Instructions to follow:
The answer must be the number of lines in the listing below that contain "Table", and nothing else.

Data for the task:
+++

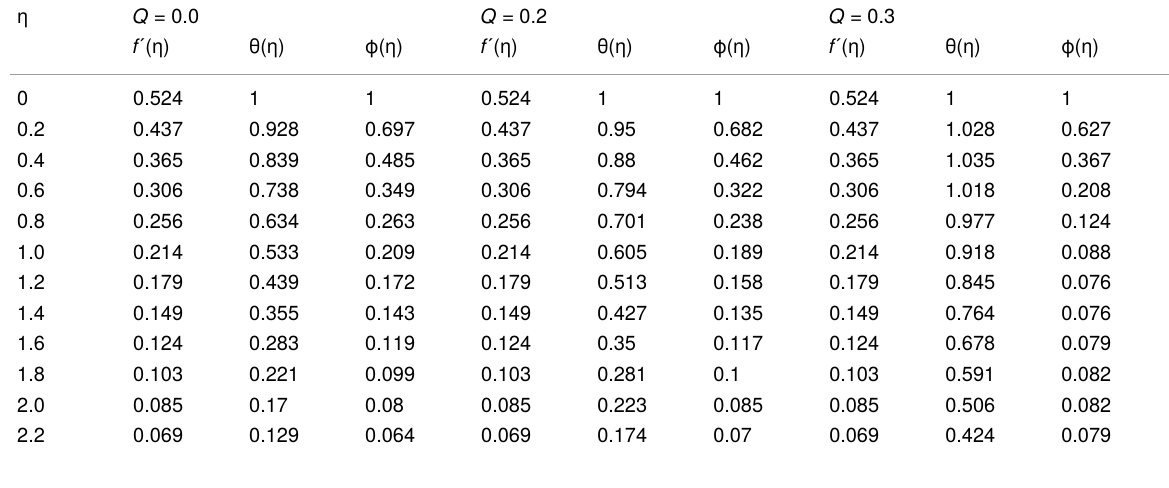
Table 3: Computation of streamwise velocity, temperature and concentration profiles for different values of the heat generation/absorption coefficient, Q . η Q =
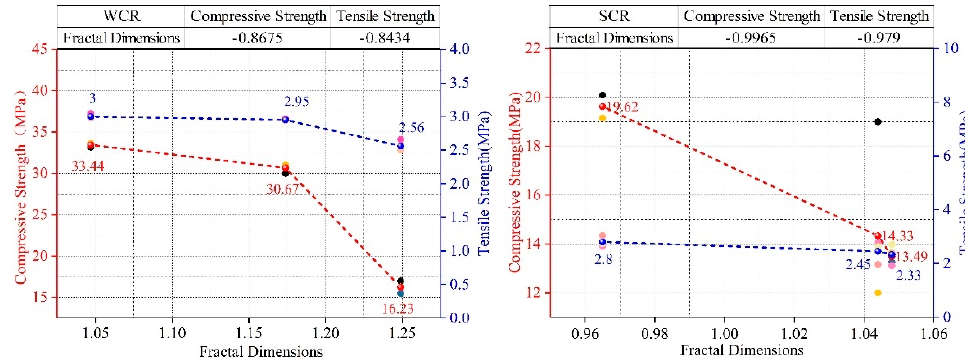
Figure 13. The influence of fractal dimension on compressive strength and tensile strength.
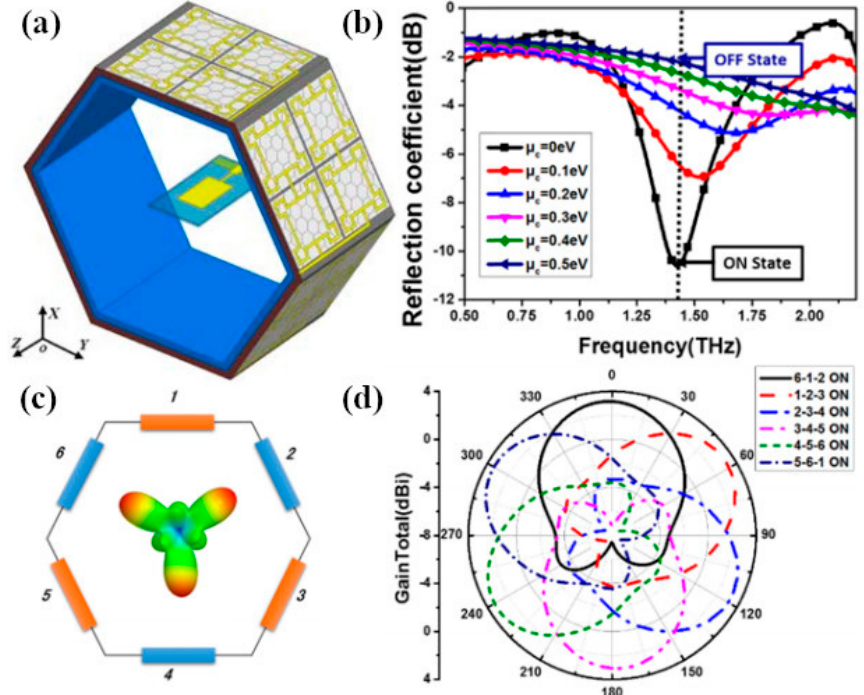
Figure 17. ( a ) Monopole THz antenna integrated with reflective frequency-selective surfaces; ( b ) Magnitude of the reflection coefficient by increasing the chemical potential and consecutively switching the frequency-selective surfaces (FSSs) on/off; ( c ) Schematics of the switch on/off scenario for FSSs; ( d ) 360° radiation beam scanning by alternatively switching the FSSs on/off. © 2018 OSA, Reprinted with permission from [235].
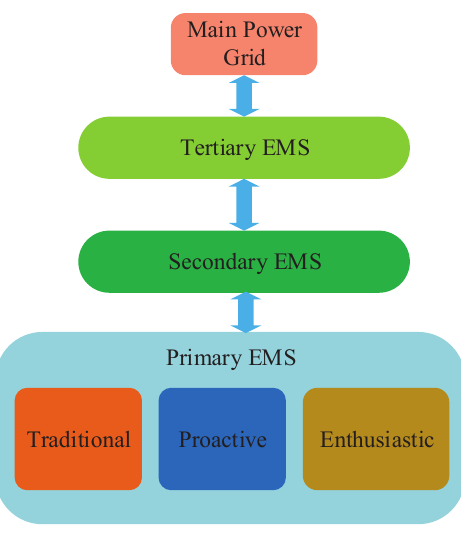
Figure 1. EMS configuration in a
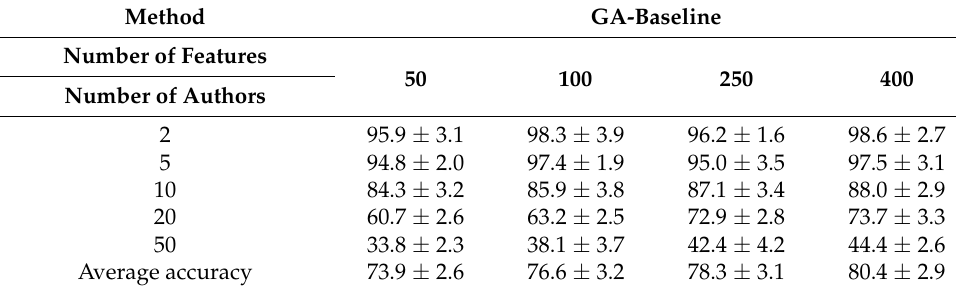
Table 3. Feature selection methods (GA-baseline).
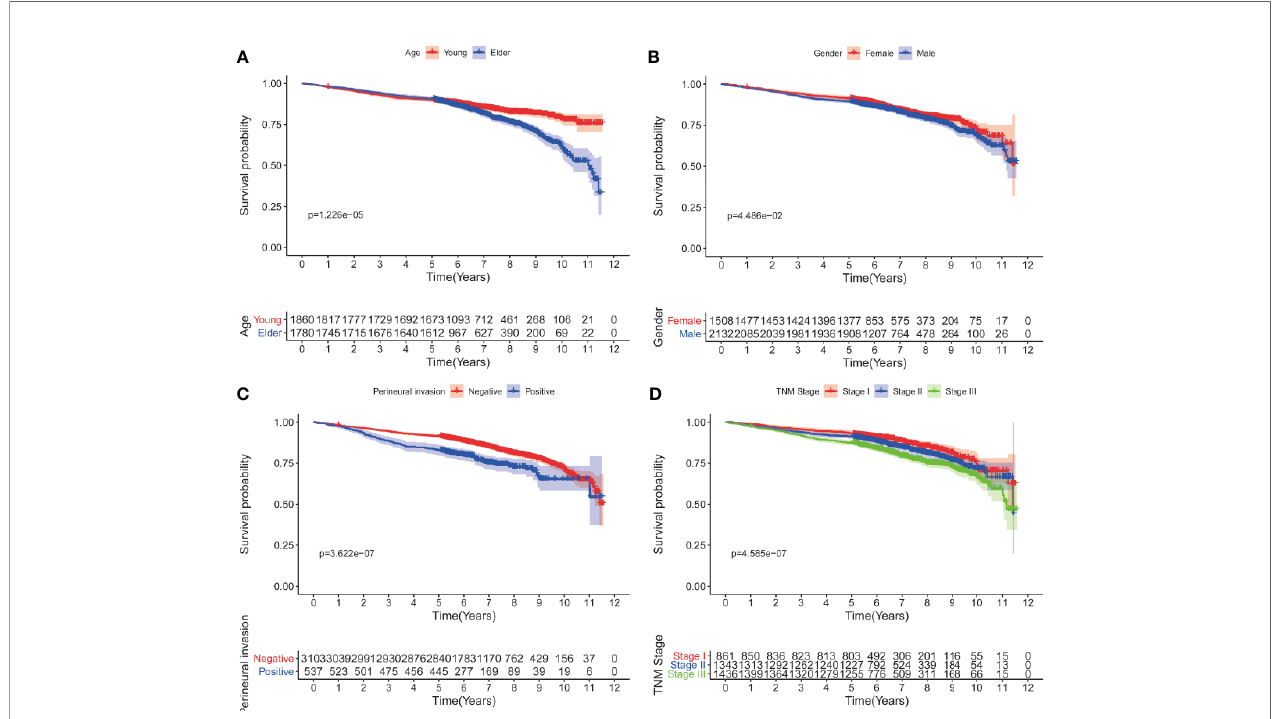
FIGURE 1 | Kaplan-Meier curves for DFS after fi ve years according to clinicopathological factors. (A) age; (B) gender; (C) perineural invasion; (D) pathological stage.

+++

Answer space:
2